Object matching data:
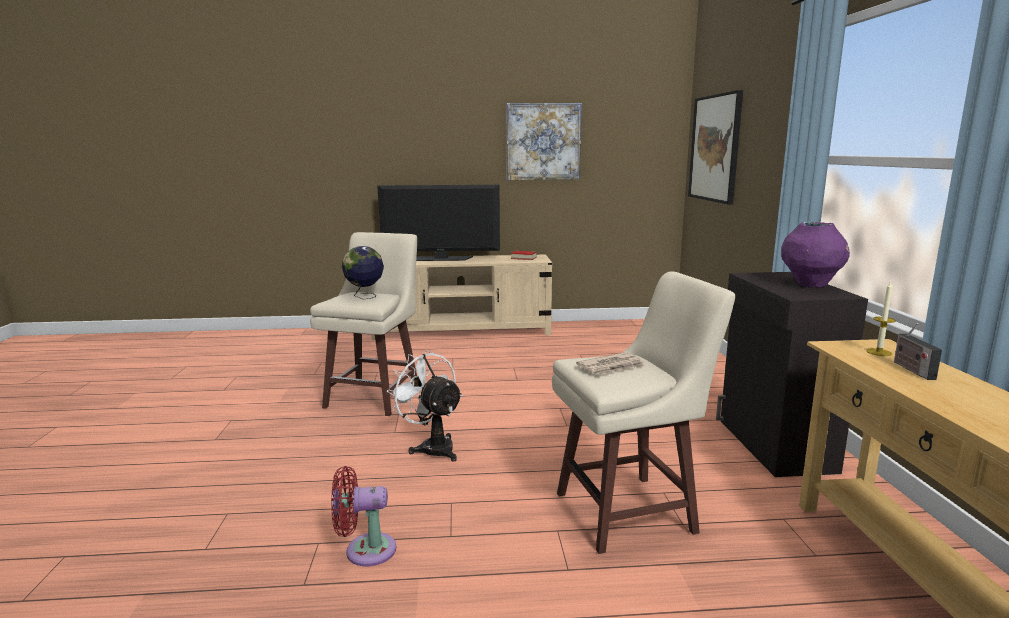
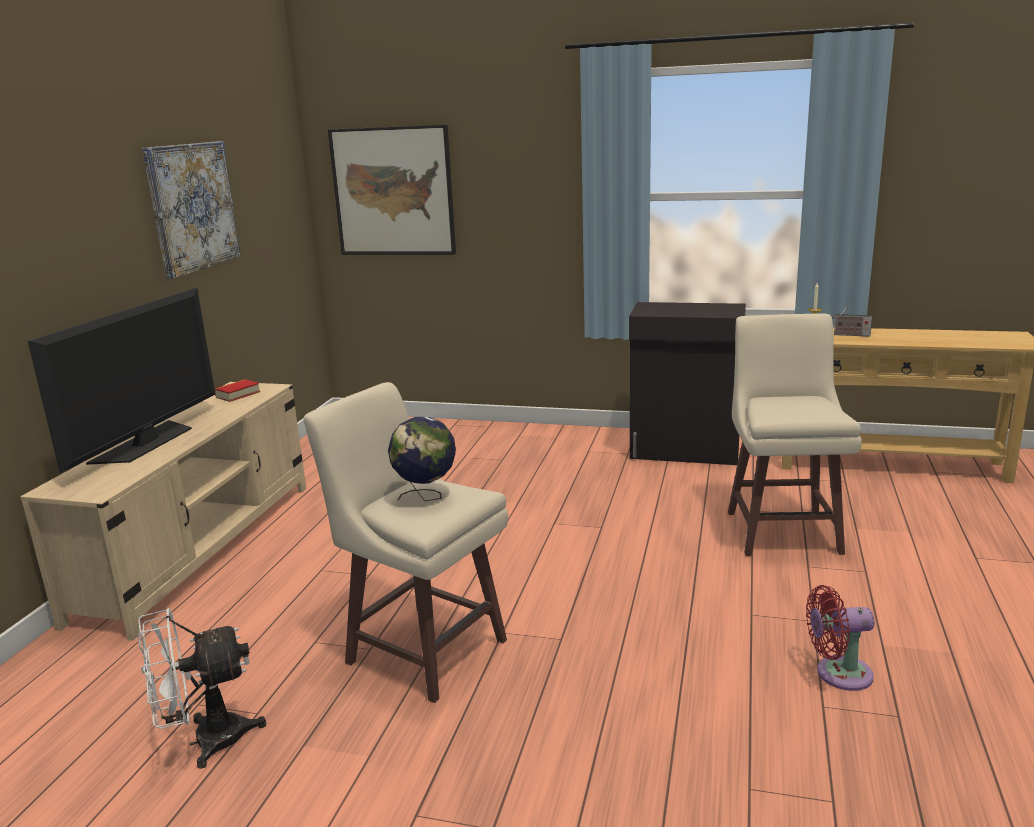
camera: 70 degrees left, 5 degrees up
(365, 550) = (838, 674): red fan -> red fan turned 75 degrees clockwise
(432, 447) = (617, 614): white fan -> white fan (206, 741)
(612, 367) = (793, 407): newspaper -> none
(810, 285) = (695, 306): purple vase -> none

* YOUR GOAL *
Print every line from the one that contains "(432, 447) = (617, 614): white" to the end of the records, exactly as written, and nothing more.

* PROBLEM SOLUTION *
(432, 447) = (617, 614): white fan -> white fan (206, 741)
(612, 367) = (793, 407): newspaper -> none
(810, 285) = (695, 306): purple vase -> none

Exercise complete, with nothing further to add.